Afghanistan: Even After 200 Years
http://www.timesonline.co.uk/tol/comment/columnists/ben_macintyre/article5141513.ece
Elphinstone, the first European diplomatic envoy sent to Afghanistan, had been dispatched from Delhi to coax the “King of Caubul” into an alliance against Napoleon, to explore this terra incognita, and - in the unlikely event that he survived - to report back to London on the “wild and strange” land beyond the mountains.
For a month Elphinstone slogged through the desert wastes, encountering bandits, warring clans and ferocious tribal chiefs off their heads on opium and alcohol who could be spoken to only in the early afternoon, that being the “interval between sobriety and absolute stupefaction”. For guidance, he had to rely on accounts of Alexander the Great's expedition, written more than 2,000 years earlier.
Afghanistan, he wrote, could be understood only through its kaleidoscopic tribal structures. “The societies into which the nation is divided possess within themselves a principle of repulsion and disunion too strong to be overcome,” he noted.
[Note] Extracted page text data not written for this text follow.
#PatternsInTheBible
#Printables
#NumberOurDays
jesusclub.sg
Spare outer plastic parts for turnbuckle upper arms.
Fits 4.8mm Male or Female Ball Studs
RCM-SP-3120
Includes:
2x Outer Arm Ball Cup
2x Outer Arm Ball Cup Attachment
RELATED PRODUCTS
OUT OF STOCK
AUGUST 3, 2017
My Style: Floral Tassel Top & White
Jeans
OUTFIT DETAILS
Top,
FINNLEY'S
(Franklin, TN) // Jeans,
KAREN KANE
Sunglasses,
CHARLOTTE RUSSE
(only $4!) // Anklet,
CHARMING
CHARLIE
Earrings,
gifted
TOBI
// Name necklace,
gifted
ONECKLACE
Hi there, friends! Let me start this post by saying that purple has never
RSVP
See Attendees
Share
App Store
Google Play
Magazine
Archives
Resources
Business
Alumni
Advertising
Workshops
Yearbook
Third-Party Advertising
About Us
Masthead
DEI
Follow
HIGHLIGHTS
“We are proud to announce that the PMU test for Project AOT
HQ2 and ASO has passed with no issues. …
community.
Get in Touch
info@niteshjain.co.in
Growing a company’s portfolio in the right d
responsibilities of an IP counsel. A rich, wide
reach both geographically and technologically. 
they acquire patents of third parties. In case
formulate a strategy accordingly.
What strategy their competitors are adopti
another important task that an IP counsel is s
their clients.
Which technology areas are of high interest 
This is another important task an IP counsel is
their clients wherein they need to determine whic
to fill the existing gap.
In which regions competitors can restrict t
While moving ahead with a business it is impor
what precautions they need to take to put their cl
When the British marched into Afghanistan to bring about regime-change a few years later, Elphinstone, now in retirement, advised that the venture was hopeless.
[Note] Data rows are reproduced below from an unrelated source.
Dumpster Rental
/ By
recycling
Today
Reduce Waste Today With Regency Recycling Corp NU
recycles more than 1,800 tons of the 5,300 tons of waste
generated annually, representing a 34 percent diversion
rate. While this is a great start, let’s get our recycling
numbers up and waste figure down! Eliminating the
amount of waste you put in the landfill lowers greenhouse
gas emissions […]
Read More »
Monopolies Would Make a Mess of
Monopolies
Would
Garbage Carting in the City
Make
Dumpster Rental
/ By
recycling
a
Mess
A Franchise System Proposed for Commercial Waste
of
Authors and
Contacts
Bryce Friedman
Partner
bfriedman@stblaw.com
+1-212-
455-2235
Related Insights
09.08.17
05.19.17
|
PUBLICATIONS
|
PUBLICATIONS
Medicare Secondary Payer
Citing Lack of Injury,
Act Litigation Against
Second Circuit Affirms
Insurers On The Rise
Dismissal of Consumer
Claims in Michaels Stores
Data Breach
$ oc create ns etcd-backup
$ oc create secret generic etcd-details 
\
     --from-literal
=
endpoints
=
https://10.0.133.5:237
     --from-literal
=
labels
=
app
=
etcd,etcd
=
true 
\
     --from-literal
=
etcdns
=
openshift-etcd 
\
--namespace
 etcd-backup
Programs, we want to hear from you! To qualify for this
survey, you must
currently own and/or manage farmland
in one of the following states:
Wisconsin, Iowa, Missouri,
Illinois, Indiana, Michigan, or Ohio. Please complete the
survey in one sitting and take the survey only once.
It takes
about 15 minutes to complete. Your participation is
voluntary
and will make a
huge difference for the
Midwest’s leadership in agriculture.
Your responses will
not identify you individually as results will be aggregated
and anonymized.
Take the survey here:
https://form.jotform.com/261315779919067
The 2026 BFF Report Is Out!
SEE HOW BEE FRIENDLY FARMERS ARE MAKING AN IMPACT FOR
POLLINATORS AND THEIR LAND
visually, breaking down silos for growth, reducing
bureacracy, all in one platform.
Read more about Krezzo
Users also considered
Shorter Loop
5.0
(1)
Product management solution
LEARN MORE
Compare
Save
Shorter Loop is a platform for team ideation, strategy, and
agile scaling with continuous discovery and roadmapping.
There are small signs that the realities Elphinstone understood two centuries ago may finally be sinking in: General David Petraeus, fresh from Iraq, plans to enlist tribal leaders against the Taleban; a political settlement, John Hutton, the Defence Secretary, insists, is essential to a long-term peace.
Before he [Obama] sets off, he might ponder the insights of the very first emissary to that beautiful and benighted place, and the words of an Afghan tribal elder who accosted Mountstuart Elphinstone, two centuries ago, to explain his turbulent world.
“We are content with discord, we are content with alarms, we are content with blood,” the old man said. “But we will never be content with a master.”